Ich erreiche die Wiwannihütte und mache erst einmal Pause. Ich treffe nur die Vertretung des Hüttenwirts, eine waschechte Üsserschwizerin aus Zürich, die hier ihre Semesterferien verbringt. Der Hüttenwirt hatte angesichts des Wetters keine Besucher mehr erwartet und ist mit Kollegen zum Klettern aufs nahe gelegene Wiwannihorn entschwunden. Ich plaudere etwas mit der netten Hüttenwirtin, trinke ein Rivella und geniesse die einmalige  Aussicht auf die Walliser Eisriesen, die sich leider teilweise hinter dicken Wolken verstecken.
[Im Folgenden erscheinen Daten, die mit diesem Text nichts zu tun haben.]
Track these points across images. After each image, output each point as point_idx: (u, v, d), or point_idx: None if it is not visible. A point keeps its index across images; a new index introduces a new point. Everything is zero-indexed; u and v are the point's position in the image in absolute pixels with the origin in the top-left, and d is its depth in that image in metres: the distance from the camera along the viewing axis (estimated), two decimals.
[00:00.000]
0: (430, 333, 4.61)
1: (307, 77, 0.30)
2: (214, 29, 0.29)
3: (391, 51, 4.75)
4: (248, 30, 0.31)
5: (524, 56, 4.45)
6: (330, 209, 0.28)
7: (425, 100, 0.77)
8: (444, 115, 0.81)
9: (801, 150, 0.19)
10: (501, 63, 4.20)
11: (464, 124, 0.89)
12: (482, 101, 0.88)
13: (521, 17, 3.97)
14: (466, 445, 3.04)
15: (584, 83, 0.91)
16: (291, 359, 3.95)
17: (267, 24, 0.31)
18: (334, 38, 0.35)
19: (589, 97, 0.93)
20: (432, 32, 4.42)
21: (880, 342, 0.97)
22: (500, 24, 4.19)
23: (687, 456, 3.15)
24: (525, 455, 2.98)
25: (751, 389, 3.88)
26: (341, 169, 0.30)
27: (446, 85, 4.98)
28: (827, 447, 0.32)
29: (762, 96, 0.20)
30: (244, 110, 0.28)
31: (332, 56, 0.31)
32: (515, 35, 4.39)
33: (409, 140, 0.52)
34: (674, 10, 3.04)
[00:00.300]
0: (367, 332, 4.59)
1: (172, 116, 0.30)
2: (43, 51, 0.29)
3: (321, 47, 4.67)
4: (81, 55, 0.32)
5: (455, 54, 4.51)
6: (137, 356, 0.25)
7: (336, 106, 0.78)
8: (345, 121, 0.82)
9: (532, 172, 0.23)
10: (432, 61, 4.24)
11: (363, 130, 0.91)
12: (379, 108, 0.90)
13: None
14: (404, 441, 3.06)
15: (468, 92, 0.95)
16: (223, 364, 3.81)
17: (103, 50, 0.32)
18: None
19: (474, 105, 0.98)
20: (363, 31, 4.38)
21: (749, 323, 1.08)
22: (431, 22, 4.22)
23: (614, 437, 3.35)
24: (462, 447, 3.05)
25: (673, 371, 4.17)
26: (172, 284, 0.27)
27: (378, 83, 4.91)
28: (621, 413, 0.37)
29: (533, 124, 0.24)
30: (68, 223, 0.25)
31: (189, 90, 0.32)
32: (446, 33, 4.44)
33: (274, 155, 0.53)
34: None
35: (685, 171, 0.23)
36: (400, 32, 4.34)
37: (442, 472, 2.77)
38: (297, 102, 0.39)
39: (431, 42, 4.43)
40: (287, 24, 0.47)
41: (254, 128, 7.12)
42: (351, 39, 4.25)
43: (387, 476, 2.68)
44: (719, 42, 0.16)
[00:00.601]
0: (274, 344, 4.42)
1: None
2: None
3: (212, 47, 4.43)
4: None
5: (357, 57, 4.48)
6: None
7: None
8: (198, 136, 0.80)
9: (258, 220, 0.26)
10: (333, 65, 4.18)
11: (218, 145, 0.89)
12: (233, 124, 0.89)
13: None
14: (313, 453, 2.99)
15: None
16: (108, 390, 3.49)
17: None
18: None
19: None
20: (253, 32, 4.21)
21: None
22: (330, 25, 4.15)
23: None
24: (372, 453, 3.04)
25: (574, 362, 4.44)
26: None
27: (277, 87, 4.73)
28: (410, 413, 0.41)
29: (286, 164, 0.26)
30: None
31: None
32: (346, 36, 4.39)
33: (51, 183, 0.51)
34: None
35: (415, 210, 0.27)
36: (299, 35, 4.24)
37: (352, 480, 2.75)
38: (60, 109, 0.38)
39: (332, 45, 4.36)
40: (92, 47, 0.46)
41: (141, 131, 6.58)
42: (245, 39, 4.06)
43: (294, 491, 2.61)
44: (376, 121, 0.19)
Doch die Mischabelgruppe schaut das ein oder andere mal hervor. Ich geniesse den herrlichen Sonnenschein doch traue ich dem Wettergeschehen nicht ganz. Von Brig scheint doch ein Gewitter zu kommen.

So mache ich mich an den Abstieg über den Normalweg nach Ausserberg. Noch einmal quere ich eine ganze Wiese, die komplett mit Frühlingsenzianen bewachsen ist. Weiter unten am Berg ändert sich die Vegetation merklich. Hier herrscht das typische Rhonetaltrockenklima. Das trifft leider nicht auf das aktuelle Wetter zu. Und so muss ich mich sputen, um nicht doch von einem Gewitterschauer eingeholt zu werden. Ich schaffe es nicht ganz, und so werde ich auf den letzten Metern doch noch nass.

FAZIT: Trotzdem. Eine äusserst lohnenswerte Tour. Weniger spektakulär als die benachbarten Jegi- und Daubenhörner, dafür steigt man sich aber auch nicht gegenseitig auf die Füsse und muss an jeder Engstelle anstehen (z.B. Seilbrücke Jegihorn). Also eine Tour für Geniesser.